▸ WRITTEN TASK 1: In the filmmaker interview, in what year was "Not In Our Town" a PBS special?

▸ EXTRACT:

BEGIN

Filmmaker Interview

POV: So how did you come to make The Fire Next Time?

Patrice O'Neill: The story really begins for us [The Working Group] about ten years ago when we did a film called "Not In Our Town." It's about people in Billings, Montana, who fought against hate crimes. It was a PBS special in 1995. People saw the story of what people did there and said, "We can apply this to our communities." We got a call a while ago from an ex-cop in Kalispell, Montana who said, "I'd like to start a 'Not In Our Town' movement. I'd like to use the film and see if people can find a way to get together, because I sense some danger in this community." And that's how we first came into the picture in Kalispell.

POV: Can you describe how the NIOT organization works?

O'Neill: It's sort of like this little miracle for a documentary filmmaker. You make a film, as we did with "Not In Our Town" and then people start to use it. It's not just something that appears on the screen or you see it on TV and you think about maybe using it. People apply the story to their own communities. And ten years later they continue to call us up. So part of what we do is not just documentary production or media production or the Web, it's really responding to people and connecting them to each other. "Here's what they did in Bloomington, Illinois. You should talk to the people in Boston." "Here's what they did in Billings, Montana and you should talk to the people in Greenville, South Carolina."

So it's really changed our company and certainly changed and influenced my work, because that's really what I want to do — tell the kinds of stories that make people say, "What can I learn from that? What can I discuss with other people in my community about how we can improve our civic life? How we can make our city safer for everyone who lives here?"


This audio file requires the Flash plug-in to play inline. You may also download the file.

Download the file (MP3, length: 13 minutes, filesize: 4.8 MB)

POV: How did you get to Kalispell?

O'Neill: I think when you first start watching this film, you think it's going to be a scary movie. In a lot of ways, it is. But what I tried to do is tell this story as it was revealed to me. And the spark really was a call from a former cop who said, "I'm worried about the atmosphere in my town. I'm worried about racist voices that I hear on this radio station." And I heard her and I tried to respond to her, but I didn't really get the wake-up call until the national news media broke a story about a domestic terror cell that had just been uncovered in the town, with a huge cache of weapons and an assassination list that included many of the cops, judges, prosecutors and their families in the town. I don't think anybody knew this was going on under their noses.

END

▸ RECORDS FOR THIS EXERCISE:
BEGIN

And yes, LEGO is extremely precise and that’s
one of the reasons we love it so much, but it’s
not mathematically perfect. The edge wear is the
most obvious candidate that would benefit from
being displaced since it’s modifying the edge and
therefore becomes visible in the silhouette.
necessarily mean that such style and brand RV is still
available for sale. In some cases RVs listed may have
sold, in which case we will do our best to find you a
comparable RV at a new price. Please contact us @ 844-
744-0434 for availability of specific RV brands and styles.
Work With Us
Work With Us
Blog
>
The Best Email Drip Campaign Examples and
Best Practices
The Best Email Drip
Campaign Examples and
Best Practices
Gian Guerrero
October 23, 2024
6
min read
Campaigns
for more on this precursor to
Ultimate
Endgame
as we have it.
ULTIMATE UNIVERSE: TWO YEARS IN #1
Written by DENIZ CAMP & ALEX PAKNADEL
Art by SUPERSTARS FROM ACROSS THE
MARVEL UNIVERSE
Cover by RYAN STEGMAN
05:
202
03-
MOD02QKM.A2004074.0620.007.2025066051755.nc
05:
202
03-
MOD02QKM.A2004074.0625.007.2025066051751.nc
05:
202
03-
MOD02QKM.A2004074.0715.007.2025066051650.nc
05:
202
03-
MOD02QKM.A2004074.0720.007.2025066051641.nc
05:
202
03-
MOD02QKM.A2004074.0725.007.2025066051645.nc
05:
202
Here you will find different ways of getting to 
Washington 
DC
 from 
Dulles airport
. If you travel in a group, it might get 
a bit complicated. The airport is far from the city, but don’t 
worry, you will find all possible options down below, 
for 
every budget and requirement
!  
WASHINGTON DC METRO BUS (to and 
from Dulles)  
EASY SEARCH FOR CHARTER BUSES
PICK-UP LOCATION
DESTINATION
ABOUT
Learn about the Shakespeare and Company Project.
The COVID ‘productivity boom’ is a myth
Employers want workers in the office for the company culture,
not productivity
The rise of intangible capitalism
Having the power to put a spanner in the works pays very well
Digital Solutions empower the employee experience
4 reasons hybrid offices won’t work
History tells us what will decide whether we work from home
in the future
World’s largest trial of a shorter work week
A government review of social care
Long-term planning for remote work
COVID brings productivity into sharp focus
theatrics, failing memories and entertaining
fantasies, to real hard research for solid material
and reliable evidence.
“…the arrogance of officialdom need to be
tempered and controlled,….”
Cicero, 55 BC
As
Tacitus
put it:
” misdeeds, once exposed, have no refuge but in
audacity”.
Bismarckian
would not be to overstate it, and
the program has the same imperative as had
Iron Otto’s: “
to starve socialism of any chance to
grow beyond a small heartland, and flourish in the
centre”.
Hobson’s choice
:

END

▸ WRITTEN TASK 2: Reproduce the records starting at their first line and ending at the line containing "therefore becomes visible in the silhouette.", with both of those lines included.

▸ ANSWER AREA 1: 1995

▸ ANSWER AREA 2:
And yes, LEGO is extremely precise and that’s
one of the reasons we love it so much, but it’s
not mathematically perfect. The edge wear is the
most obvious candidate that would benefit from
being displaced since it’s modifying the edge and
therefore becomes visible in the silhouette.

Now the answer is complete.